O que Silveira fez não foi apenas insultar uma instituição e umas pessoas físicas, não foi apenas expressar uma opinião no gozo das suas prerrogativas como dono de um mandato popular, foi atacar, negar o direito de existir e incitar outros a atacarem um dos fundamentos da República, o Poder Judiciário. Que é a nossa última salvaguarda se quisermos viver sob um Estado de Direito e não um Estado sob o arbítrio de Bolsonaro e do bolsonarismo. Um limite, ainda que de certo modo simbólico, precisava ser posto. E foi posto, nesta quarta-feira, firmando claramente a mensagem de que, não, o bolsonarismo não pode tudo, e que sim, a democracia liberal ainda tem dentes e morde.
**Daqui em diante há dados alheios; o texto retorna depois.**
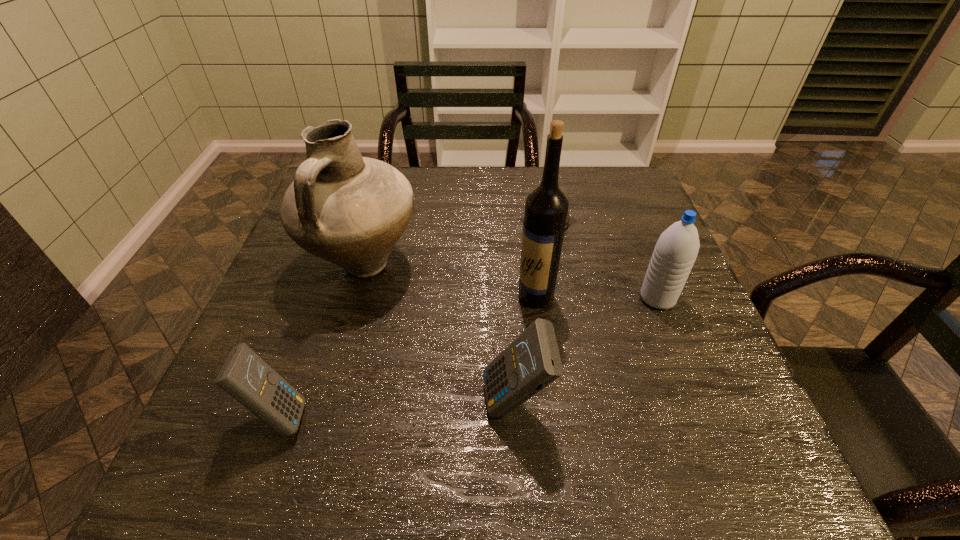
At what (x,y) coordinates should I click in order to perform the action: click on calculator that is at the left edge. Please return your answer as a coordinate pair (x, y). This screenshot has height=540, width=960. Looking at the image, I should click on (244, 375).

You are a GUI agent. You are given a task and a screenshot of the screen. Output one action in this format:
    pyautogui.click(x=<x>, y=<y>)
    Task: Click on the pitcher that is at the left edge
    This screenshot has height=540, width=960.
    Given the screenshot: What is the action you would take?
    pyautogui.click(x=350, y=210)

You are a GUI agent. You are given a task and a screenshot of the screen. Output one action in this format:
    pyautogui.click(x=<x>, y=<y>)
    Task: Click on the object located at the right edge
    
    Given the screenshot: What is the action you would take?
    pyautogui.click(x=676, y=250)

Where is `object situated at the near left corner`? object situated at the near left corner is located at coordinates (244, 375).

Locate an element on the screen. The width and height of the screenshot is (960, 540). vacant space at the far edge of the desktop is located at coordinates (563, 168).

Where is `vacant region at the near edge`? The width and height of the screenshot is (960, 540). vacant region at the near edge is located at coordinates (518, 418).

The image size is (960, 540). In the image, there is a desktop. Identify the location of vacant space at the left edge. (291, 285).

Identify the location of vacant space at the right edge of the desktop. The height and width of the screenshot is (540, 960). (646, 234).

Where is `free space that is in between the chocolate cake and the fourth tallest object`? This screenshot has width=960, height=540. free space that is in between the chocolate cake and the fourth tallest object is located at coordinates (532, 312).

Identify the location of unoccupied position between the fifth shortest object and the fourth shortest object. (511, 281).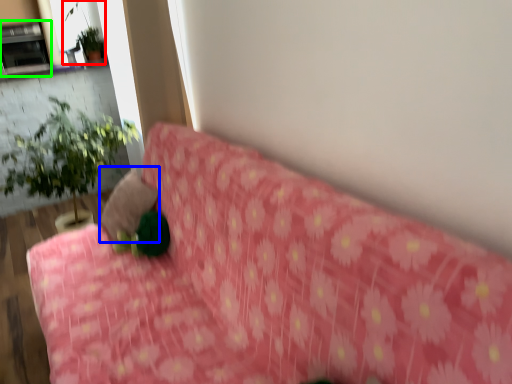
Question: Based on their relative distances, which object is nearer to plant (highlighted by a red box)? Choose from pillow (highlighted by a blue box) and fireplace (highlighted by a green box).

Choices:
 (A) pillow
 (B) fireplace

Answer: (B)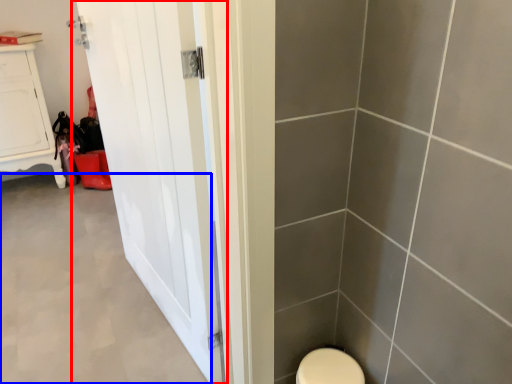
Question: Among these objects, which one is nearest to the camera, door (highlighted by a red box) or plain (highlighted by a blue box)?

Choices:
 (A) door
 (B) plain

Answer: (A)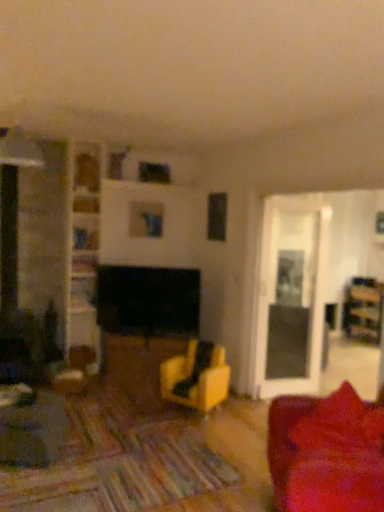
Question: From the image's perspective, is velvet red couch at lower right above or below wooden bookshelf at upper left, the second shelf from the top?

Choices:
 (A) below
 (B) above

Answer: (A)

Question: Would you say velvet red couch at lower right is to the left or to the right of wooden bookshelf at upper left, which is counted as the third shelf, starting from the bottom, in the picture?

Choices:
 (A) right
 (B) left

Answer: (A)

Question: Estimate the real-world distances between objects in this image. Which object is closer to the velvet red couch at lower right?

Choices:
 (A) matte yellow chair at center
 (B) wooden shelf at upper center, which ranks as the fourth shelf in bottom-to-top order
 (C) wooden bookshelf at upper left, the second shelf from the top
 (D) wooden bookshelf at left, which is the first shelf from bottom to top
 (E) wooden bookshelf at center, which is the second shelf in bottom-to-top order

Answer: (A)

Question: Estimate the real-world distances between objects in this image. Which object is farther from the velvet red couch at lower right?

Choices:
 (A) matte wood table at center
 (B) wooden shelf at upper center, which ranks as the fourth shelf in bottom-to-top order
 (C) wooden bookshelf at left, the fourth shelf when ordered from top to bottom
 (D) matte yellow chair at center
 (E) wooden bookshelf at right

Answer: (E)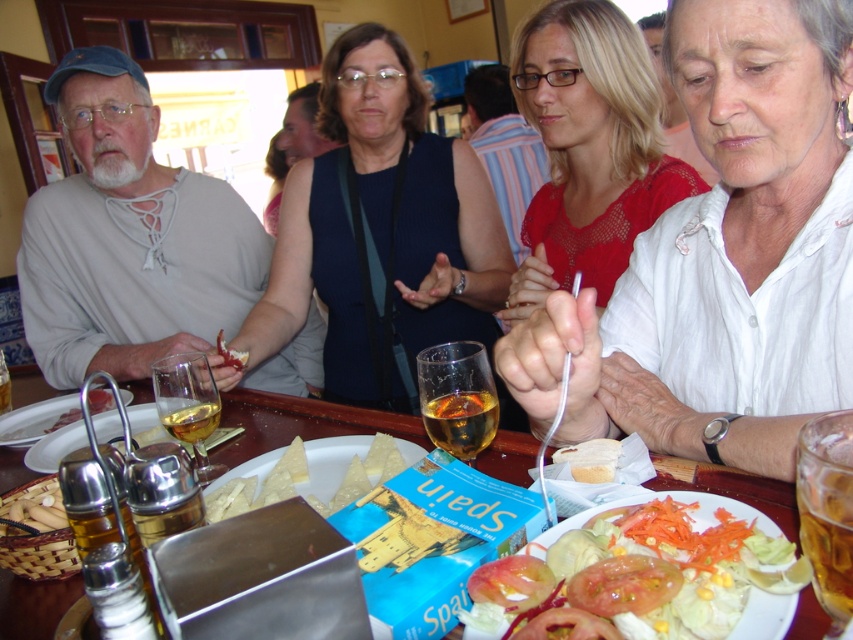
Is point (608, 184) closer to viewer compared to point (47, 504)?

No, it is behind (47, 504).

Which is more to the left, red lace dress at center or smooth wooden sticks at lower left?

smooth wooden sticks at lower left

Who is more forward, (523, 266) or (56, 522)?

Positioned in front is point (56, 522).

Find the location of a particular element. red lace dress at center is located at coordinates (589, 148).

Is point (61, 234) behind point (817, 468)?

That is True.

Is light gray knit sweater at left to the left of amber glass beer at lower right from the viewer's perspective?

Yes, light gray knit sweater at left is to the left of amber glass beer at lower right.

From the picture: Measure the distance between point (140, 296) and camera.

Point (140, 296) is 1.68 meters away from camera.

Locate an element on the screen. The image size is (853, 640). light gray knit sweater at left is located at coordinates [x=128, y=237].

Is blue knitted sweater at center positioned before red lace dress at center?

Yes, blue knitted sweater at center is in front of red lace dress at center.

Does blue knitted sweater at center have a lesser width compared to red lace dress at center?

No, blue knitted sweater at center is not thinner than red lace dress at center.

In order to click on blue knitted sweater at center in this screenshot , I will do `click(381, 230)`.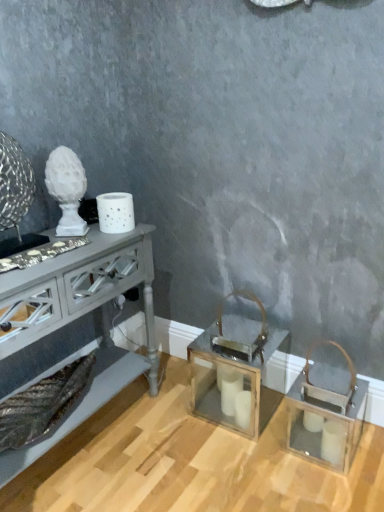
Find the location of `vacant area that lies between clear glass lantern at center, the 2th table in the left-to-right sequence, and matte gray console table at left, which is the first table in left-to-right order`. vacant area that lies between clear glass lantern at center, the 2th table in the left-to-right sequence, and matte gray console table at left, which is the first table in left-to-right order is located at coordinates (165, 442).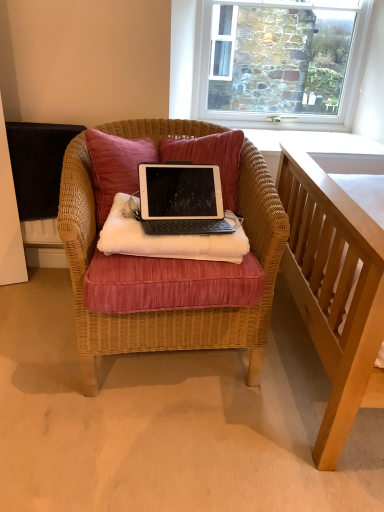
This screenshot has height=512, width=384. What are the coordinates of `free space above black matte tablet at center (from a real-world perspective)` in the screenshot? It's located at (180, 215).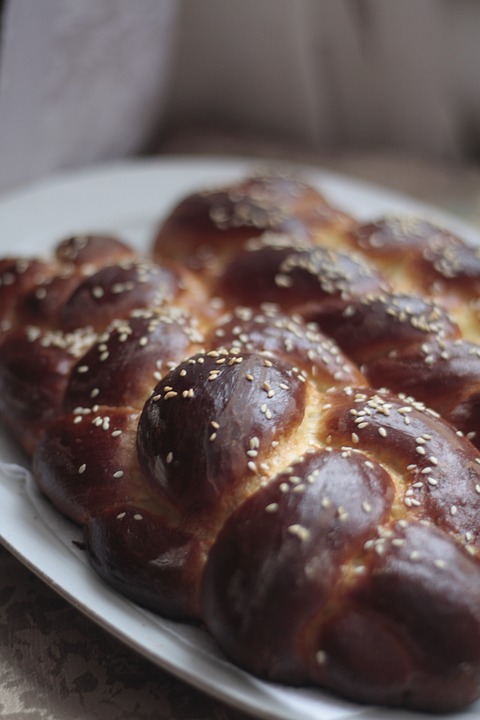
Identify the location of plate shadow. (39, 649).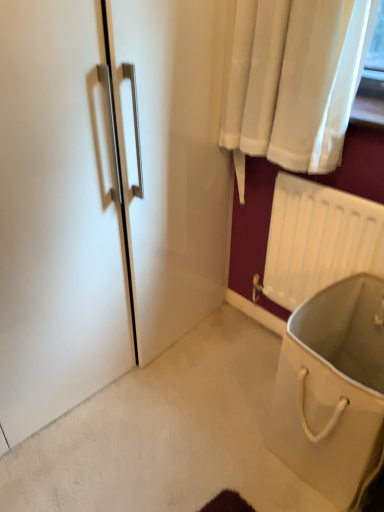
What do you see at coordinates (318, 239) in the screenshot?
I see `white matte radiator at lower right` at bounding box center [318, 239].

You are a GUI agent. You are given a task and a screenshot of the screen. Output one action in this format:
    pyautogui.click(x=<x>, y=<y>)
    Task: Click on the white matte radiator at lower right
    The width and height of the screenshot is (384, 512).
    Given the screenshot: What is the action you would take?
    pyautogui.click(x=318, y=239)

You are a GUI agent. You are given a task and a screenshot of the screen. Output one action in this format:
    pyautogui.click(x=<x>, y=<y>)
    Task: Click on the white matte radiator at lower right
    The height and width of the screenshot is (512, 384).
    Given the screenshot: What is the action you would take?
    pyautogui.click(x=318, y=239)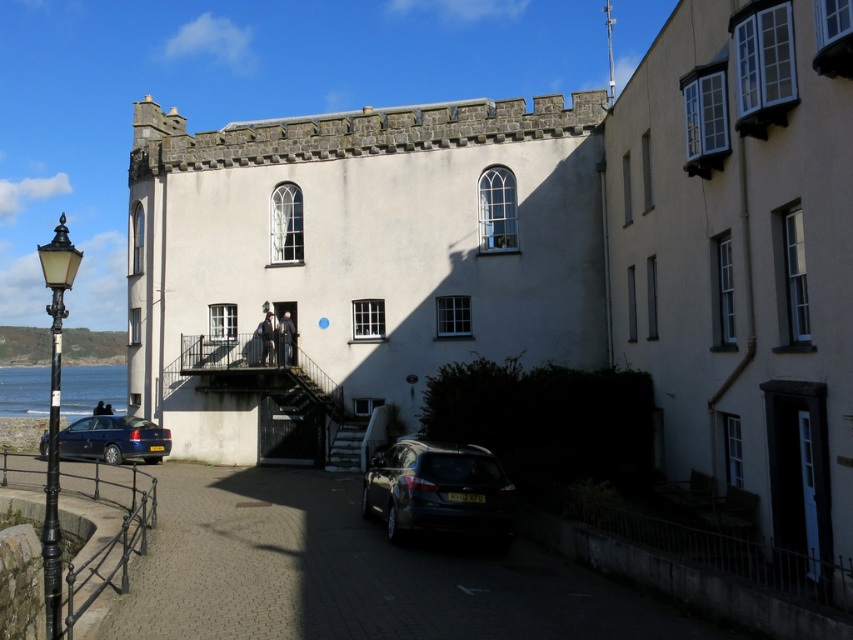
Question: Which point is closer to the camera?

Choices:
 (A) metallic gray staircase at center
 (B) wooden staircase at center

Answer: (B)

Question: Which of the following is the closest to the observer?

Choices:
 (A) wooden staircase at center
 (B) shiny black car at lower center
 (C) metallic gray staircase at center
 (D) metallic blue hatchback at lower left

Answer: (D)

Question: Is shiny black car at lower center bigger than wooden staircase at center?

Choices:
 (A) no
 (B) yes

Answer: (B)

Question: Which object appears closest to the camera in this image?

Choices:
 (A) metallic blue hatchback at lower left
 (B) blue water at lower left
 (C) shiny black car at lower center

Answer: (A)

Question: Is the position of shiny black car at lower center less distant than that of metallic blue hatchback at lower left?

Choices:
 (A) yes
 (B) no

Answer: (B)

Question: Is shiny black car at lower center thinner than metallic gray staircase at center?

Entretanto, vejam só, eu tinha apenas terminado de gravar essa crônica, quando Jair Bolsonaro resolveu conceder o indulto presidencial ao seu companheiro de jornada nos ataques sistemáticos ao Poder Judiciário. Afinal de contas, do ponto de vista do desprezo às instituições que garantem a democracia e o Estado de Direito, Bolsonaro e Silveira são a mesma coisa. E, obviamente, o bolsonarismo que compartilha a premissa de que o Judiciário é o principal obstáculo à realização do seu modelo de Estado, desejava muito que o presidente dobrasse a aposta e confrontasse o STF até o limite para ver no que resulta. Como em Star Wars, o Império contra-atacou.